Given problem | Copy the material below word for word, keeping every line, symbol, and indent unchanged.

Records to process |

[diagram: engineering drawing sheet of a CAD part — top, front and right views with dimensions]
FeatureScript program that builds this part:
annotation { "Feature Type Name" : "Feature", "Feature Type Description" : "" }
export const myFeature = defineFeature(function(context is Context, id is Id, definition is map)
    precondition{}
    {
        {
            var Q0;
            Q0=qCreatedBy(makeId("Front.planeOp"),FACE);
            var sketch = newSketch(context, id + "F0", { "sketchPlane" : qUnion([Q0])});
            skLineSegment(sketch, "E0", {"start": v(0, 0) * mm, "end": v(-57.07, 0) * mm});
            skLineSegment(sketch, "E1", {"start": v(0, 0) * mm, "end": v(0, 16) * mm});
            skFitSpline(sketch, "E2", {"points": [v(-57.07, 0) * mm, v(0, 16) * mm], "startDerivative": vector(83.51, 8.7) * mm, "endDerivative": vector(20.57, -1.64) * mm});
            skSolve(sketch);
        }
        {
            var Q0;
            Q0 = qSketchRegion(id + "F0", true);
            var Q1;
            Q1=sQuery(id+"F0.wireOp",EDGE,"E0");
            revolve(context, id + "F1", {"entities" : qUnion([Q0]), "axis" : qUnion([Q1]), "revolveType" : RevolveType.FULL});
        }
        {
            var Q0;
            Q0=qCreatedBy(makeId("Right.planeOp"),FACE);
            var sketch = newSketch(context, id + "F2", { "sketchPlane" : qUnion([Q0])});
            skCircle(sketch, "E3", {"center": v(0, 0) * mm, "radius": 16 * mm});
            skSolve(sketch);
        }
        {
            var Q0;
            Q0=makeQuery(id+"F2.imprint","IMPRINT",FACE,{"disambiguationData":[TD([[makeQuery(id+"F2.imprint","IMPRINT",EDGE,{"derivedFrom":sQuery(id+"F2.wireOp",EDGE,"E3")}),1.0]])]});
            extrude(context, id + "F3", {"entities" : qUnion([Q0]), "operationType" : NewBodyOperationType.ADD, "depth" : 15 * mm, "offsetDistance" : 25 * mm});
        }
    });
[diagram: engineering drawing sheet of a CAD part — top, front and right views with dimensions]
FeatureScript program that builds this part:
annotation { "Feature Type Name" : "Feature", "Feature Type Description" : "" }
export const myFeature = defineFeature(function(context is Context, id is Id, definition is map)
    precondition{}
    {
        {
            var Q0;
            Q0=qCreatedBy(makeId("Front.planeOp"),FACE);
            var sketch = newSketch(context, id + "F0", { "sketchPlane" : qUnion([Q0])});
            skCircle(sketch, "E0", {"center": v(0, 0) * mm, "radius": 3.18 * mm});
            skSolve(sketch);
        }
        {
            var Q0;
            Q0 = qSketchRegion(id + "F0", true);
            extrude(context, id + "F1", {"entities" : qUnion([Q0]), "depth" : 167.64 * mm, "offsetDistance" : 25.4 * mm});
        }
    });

The answer |
[diagram: engineering drawing sheet of a CAD part — top, front and right views with dimensions]
FeatureScript program that builds this part:
annotation { "Feature Type Name" : "Feature", "Feature Type Description" : "" }
export const myFeature = defineFeature(function(context is Context, id is Id, definition is map)
    precondition{}
    {
        {
            var Q0;
            Q0=qCreatedBy(makeId("Front.planeOp"),FACE);
            var sketch = newSketch(context, id + "F0", { "sketchPlane" : qUnion([Q0])});
            skLineSegment(sketch, "E0", {"start": v(0, 0) * mm, "end": v(-57.07, 0) * mm});
            skLineSegment(sketch, "E1", {"start": v(0, 0) * mm, "end": v(0, 16) * mm});
            skFitSpline(sketch, "E2", {"points": [v(-57.07, 0) * mm, v(0, 16) * mm], "startDerivative": vector(83.51, 8.7) * mm, "endDerivative": vector(20.57, -1.64) * mm});
            skSolve(sketch);
        }
        {
            var Q0;
            Q0 = qSketchRegion(id + "F0", true);
            var Q1;
            Q1=sQuery(id+"F0.wireOp",EDGE,"E0");
            revolve(context, id + "F1", {"entities" : qUnion([Q0]), "axis" : qUnion([Q1]), "revolveType" : RevolveType.FULL});
        }
        {
            var Q0;
            Q0=qCreatedBy(makeId("Right.planeOp"),FACE);
            var sketch = newSketch(context, id + "F2", { "sketchPlane" : qUnion([Q0])});
            skCircle(sketch, "E3", {"center": v(0, 0) * mm, "radius": 16 * mm});
            skSolve(sketch);
        }
        {
            var Q0;
            Q0=makeQuery(id+"F2.imprint","IMPRINT",FACE,{"disambiguationData":[TD([[makeQuery(id+"F2.imprint","IMPRINT",EDGE,{"derivedFrom":sQuery(id+"F2.wireOp",EDGE,"E3")}),1.0]])]});
            extrude(context, id + "F3", {"entities" : qUnion([Q0]), "operationType" : NewBodyOperationType.ADD, "depth" : 15 * mm, "offsetDistance" : 25 * mm});
        }
    });
[diagram: engineering drawing sheet of a CAD part — top, front and right views with dimensions]
FeatureScript program that builds this part:
annotation { "Feature Type Name" : "Feature", "Feature Type Description" : "" }
export const myFeature = defineFeature(function(context is Context, id is Id, definition is map)
    precondition{}
    {
        {
            var Q0;
            Q0=qCreatedBy(makeId("Front.planeOp"),FACE);
            var sketch = newSketch(context, id + "F0", { "sketchPlane" : qUnion([Q0])});
            skCircle(sketch, "E0", {"center": v(0, 0) * mm, "radius": 3.18 * mm});
            skSolve(sketch);
        }
        {
            var Q0;
            Q0 = qSketchRegion(id + "F0", true);
            extrude(context, id + "F1", {"entities" : qUnion([Q0]), "depth" : 167.64 * mm, "offsetDistance" : 25.4 * mm});
        }
    });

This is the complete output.